“Let my Lord come with us, I beg. True, they are a headstrong people, but forgive us our faults and our sins, and adopt us as your heritage.” This is the response of Moses to God who has just revealed himself him as a God of tenderness and compassion, slow to anger, rich in kindness and faithfulness. He reveals himself also as a God of justice, in verses that have been missed out from our reading. God’s revelation of himself shows up the nature of our humanity. God’s revelation of himself as a God of tenderness and compassion, allows Moses to admit that the people of Israel are the kind of people who need a God of tenderness and compassion, and also of justice. They and we are a headstrong people who constantly need forgiveness of our faults and our sins.
God shows them his power with his compassion and justice and he asks them for their complete loyalty. This God the Israelites come to experience is not just one God, but the one God, utterly holy, utterly just, utterly good, but also compassionate. They come to know him and to know themselves, the headstrong sinners that they are; but also the people they are called to be. They come to know something of how much they need God and how good God is.
“God loved the world so much that he gave his only son, so that everyone who believes in him may not be lost but may have eternal life.” God showed himself to Israel to save them; and in Israel he showed himself to the world so that the world might not be lost, but might have eternal life.

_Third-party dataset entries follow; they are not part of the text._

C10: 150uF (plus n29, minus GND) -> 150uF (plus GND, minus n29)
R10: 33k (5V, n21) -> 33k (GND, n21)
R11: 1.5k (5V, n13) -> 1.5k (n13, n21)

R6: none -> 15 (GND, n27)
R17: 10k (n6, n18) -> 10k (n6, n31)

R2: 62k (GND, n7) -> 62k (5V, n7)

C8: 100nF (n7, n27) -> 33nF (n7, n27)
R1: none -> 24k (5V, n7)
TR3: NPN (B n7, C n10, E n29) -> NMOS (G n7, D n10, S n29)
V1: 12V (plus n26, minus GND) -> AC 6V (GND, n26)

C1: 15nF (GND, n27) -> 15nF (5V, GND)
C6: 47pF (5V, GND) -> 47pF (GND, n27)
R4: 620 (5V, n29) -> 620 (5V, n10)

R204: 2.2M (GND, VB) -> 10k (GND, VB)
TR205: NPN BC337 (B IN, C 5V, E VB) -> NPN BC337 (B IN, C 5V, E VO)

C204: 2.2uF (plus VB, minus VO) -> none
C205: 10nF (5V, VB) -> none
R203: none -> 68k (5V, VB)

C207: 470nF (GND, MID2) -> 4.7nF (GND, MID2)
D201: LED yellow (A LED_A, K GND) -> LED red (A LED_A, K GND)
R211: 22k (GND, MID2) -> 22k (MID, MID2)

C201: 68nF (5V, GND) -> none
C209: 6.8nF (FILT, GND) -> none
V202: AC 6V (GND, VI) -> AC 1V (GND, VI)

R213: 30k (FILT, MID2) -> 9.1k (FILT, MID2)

But, just as the Israelites in the desert showed themselves to be a headstrong, disobedient people, so the world demonstrated evil in it by cruelly putting Jesus to death, holy and innocent as he was. Yet the evil of the world did not defeat Jesus. Evil did all that it could against him; it killed him, but Jesus rose from the dead. Here is the Love of God in person and that love overcomes death and everything that evil can do.
In Jesus, the love and the power of God were active; he defeated evil and reconciled humanity to God. He acts as God in the world and yet he is not the Father. To see him is to see the Father, yet the Father is distinct from him. He is the Son of the Father, united to him, but not the Father.
And when he returns to the Father, he sends the Spirit to continue his work. This Spirit is his Spirit and is the Father’s Spirit and acts as God. The Spirit is neither Father nor Son, yet where the Spirit is, there too are the Father and the Son. He comes to each of us with the life of God, making us children of God, who can call God, Father, and say that Jesus is our brother. We are reconciled to the Father through the Son in the Holy Spirit.
God is one. That is the nature of God. In that one single nature, there are three persons: Father, Son and Spirit. There are distinct persons, not just names that we give to the way God seems to be acting at a particular moment. As Moses said, “We are a headstrong people.” We experience the power of God, yet we continue in our faults and our sins. In a way, it is human evil that has revealed the Trinity. God did not show himself as a Trinity of Persons, in a single nature or substance, as an intellectual puzzle. He showed his nature and his Persons in defeating human evil, in his actions.
God’s revelation of himself as a Trinity is also the revelation of his Love in action. It is also the revelation that human evil cannot defeat that Love, do what it will. But it is also the revelation of the depth of human evil. There is a human tendency to deny the evil in us, to turn away from it, to deny responsibility. God has acted and so shown us that he is a Trinity. He cannot be conquered by our evil. So we can face our evil, the wrong that we have done, because in the Trinity we have hope that evil in us can be conquered. So we say with Moses, “Let my Lord come with us, I beg. True, they are a headstrong people, but forgive our faults and our sins and adopt as your heritage.”
The grace of the Lord Jesus Christ, the love of God and the fellowship of the Holy Spirit be with you all. Amen.